Fest steht: Freizeitsportler greifen überwiegend zu Arzneimitteln wie Stimulanzien oder Hormonen, um Fitness und Form ein klein wenig auf die Extra-Sprünge zu helfen - oft als gefährlicher "Cocktail" aus mehreren Medikamenten. Ein Überblick über Wirkstoffe, Wirkungsweisen und Risiken:

  • Stimulanzien: Aufputschmittel wie Ephedrin, Kokain und Amphetamine steigern Risikobereitschaft und Leistungsfähigkeit, verhindern Müdigkeit und die Einschätzung der eigenen Grenzen. Sie finden Anwendung vor allem im Ausdauersport. Risiken: Herz-Kreislauf- und Schlaf-Störungen, Nervosität, Angstzustände, körperlicher Zusammenbruch und Organversagen.
  • Anabolika: Anabole Steroide sind Abkömmlinge männlicher Sexualhormone, die Muskulatur und Knochen aufbauen sowie Körperfett reduzieren. Werden vor allem im Kraftsport als "Kuren" eingesetzt. Risiken: Aggressivität, Akne, Lebererkrankungen, Unfruchtbarkeit und sogar Tod, bei Männern: Impotenz, Wachsen des Brustmuskels und Hodenschrumpfung, bei Frauen: Menstruationstörungen und Vermännlichung, bei Jugendlichen: Wachstumsstörungen
  • Peptidhormone: Erythropoetin (Epo) erhöhen die Menge roter Blutkörperchen im Blut. Die verbesserte Sauerstoffversorgung lässt die Ausdauer enorm ansteigen. Wachstumshormone bauen Fett ab und Muskulatur auf - häufiger Missbrauch im Bodybuilding. Risiken: Herz-Kreislauf- bzw. Wachstums-Störungen bis hin zu Schlaganfall oder verkürzte Lebenserwartung.
  • Narkotika: Medikamente wie Methadon oder Morphin unterdrücken die Schmerzen bei exzessivem Training oder im Wettkampf. Risiken: Überlastung, Verletzungen und Schäden durch fehlende Warnsignale per Schmerz, Atemlähmung oder Hirnschaden.
  • Nahrungsergänzungsmittel: Vitamine, Eiweiße, Mineralien oder Ballaststoffe in Tabletten- oder Pulverform sollen die körperliche Fitness und die Anpassungen an das Training beschleunigen. Risiken: Produkte sind oft mit Dopingsubstanzen verunreinigt.

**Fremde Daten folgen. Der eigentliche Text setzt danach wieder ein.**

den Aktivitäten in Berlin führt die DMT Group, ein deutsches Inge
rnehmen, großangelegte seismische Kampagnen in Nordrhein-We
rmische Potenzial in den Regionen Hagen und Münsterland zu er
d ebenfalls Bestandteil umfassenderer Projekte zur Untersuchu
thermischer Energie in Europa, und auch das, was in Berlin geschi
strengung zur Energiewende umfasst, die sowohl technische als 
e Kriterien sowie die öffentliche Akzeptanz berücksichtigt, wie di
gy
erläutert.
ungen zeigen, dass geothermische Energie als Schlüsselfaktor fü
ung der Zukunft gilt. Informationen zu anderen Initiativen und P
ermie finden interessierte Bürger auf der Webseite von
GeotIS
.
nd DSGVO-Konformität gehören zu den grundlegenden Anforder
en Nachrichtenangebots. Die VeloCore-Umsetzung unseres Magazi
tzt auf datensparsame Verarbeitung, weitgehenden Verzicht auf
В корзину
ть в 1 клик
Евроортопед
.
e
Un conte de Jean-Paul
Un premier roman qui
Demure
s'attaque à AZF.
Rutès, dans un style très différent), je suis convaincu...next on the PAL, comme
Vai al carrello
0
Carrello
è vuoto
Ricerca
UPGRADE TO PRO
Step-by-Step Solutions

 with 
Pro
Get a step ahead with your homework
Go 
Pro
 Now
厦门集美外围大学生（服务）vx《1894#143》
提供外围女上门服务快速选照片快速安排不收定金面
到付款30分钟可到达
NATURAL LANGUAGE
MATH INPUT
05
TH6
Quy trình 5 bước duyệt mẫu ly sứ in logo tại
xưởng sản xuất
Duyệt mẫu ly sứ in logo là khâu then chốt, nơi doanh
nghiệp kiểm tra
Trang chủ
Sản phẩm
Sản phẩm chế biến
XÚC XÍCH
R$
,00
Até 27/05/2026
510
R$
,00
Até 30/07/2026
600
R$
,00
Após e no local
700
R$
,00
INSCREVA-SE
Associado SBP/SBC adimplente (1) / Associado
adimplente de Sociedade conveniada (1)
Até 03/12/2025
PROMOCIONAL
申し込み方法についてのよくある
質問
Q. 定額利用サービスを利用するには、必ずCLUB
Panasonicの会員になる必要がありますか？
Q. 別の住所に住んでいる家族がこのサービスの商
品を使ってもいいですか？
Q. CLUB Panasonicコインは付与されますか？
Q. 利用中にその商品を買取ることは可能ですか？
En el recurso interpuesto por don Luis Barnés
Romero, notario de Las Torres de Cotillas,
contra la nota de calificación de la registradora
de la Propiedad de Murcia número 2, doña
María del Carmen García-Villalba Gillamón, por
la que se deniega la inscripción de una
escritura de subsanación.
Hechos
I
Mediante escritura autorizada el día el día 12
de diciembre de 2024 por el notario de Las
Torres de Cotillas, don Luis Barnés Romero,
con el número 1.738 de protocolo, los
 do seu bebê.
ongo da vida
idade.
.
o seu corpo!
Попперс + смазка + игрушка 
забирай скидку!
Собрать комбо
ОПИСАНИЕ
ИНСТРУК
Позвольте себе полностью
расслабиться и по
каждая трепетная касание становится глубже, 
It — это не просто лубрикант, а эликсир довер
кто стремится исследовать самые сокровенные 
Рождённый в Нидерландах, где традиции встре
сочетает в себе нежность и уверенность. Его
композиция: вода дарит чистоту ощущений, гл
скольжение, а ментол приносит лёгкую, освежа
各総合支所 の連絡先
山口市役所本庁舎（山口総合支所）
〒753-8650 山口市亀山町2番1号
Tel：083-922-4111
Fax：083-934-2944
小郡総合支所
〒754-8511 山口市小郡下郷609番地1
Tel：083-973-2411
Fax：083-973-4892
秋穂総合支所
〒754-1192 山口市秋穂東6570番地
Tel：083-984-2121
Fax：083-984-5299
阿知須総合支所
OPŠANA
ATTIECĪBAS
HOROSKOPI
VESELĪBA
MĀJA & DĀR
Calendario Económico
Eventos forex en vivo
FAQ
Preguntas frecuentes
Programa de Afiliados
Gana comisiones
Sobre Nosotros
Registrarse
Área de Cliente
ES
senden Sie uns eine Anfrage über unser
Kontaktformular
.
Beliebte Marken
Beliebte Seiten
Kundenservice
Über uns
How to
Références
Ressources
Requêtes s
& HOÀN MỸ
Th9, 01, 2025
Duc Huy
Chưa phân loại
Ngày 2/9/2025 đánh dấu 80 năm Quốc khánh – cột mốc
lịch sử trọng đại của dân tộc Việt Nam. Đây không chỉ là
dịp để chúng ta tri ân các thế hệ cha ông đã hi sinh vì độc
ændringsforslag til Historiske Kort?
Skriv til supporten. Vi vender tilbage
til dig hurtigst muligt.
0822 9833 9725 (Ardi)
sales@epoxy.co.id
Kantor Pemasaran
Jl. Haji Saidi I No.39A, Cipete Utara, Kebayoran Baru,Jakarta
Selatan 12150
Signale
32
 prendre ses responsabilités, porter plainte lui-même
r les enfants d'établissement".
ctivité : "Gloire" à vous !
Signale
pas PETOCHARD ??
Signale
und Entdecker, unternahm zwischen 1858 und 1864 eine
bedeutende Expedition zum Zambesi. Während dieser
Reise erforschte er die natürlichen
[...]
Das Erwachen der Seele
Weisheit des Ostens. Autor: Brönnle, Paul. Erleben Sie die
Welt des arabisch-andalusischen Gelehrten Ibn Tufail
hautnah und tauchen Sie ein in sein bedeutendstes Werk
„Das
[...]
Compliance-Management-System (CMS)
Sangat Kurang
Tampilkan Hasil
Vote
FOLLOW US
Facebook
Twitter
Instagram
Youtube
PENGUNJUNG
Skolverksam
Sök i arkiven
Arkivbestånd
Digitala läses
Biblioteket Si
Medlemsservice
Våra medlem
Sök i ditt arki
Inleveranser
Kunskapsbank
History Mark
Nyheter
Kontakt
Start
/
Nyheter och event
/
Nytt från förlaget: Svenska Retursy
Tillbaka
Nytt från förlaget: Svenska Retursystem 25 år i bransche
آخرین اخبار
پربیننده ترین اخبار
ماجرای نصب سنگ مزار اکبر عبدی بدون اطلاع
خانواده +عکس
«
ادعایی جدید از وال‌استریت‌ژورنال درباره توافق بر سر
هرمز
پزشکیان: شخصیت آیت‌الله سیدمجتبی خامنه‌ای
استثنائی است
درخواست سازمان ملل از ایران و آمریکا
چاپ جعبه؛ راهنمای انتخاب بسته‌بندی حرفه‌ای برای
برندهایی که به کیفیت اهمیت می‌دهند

Der Schwarzmarkt, der keiner ist

Einen dubiosen "Schwarzmarkt" braucht es nicht, um die Mittelchen an den Mann und die Frau zu bringen. Im Ausland oder Fitnessstudio sowie per Internet oder sogar Arztrezept findet das überehrgeizige Sportler-Herz leicht das Begehrte. Im Netz ist vom Nahrungsergänzungsmittel bis hin zu Anabolika so ziemlich alles zu bekommen - inklusive Dosierungstipps in Diskussionsforen und Erfahrungsberichten von Pillenschluckern. Zumeist wird dort mit Erfolgen geprahlt und die Gefahren werden verharmlost. Die Gefahr: Der unkontrollierte Bezug von Medikamenten übers Internet liefert keine Garantie für die Echtheit oder Reinheit der Produkte - schwere Nebenwirkungen nicht ausgeschlossen.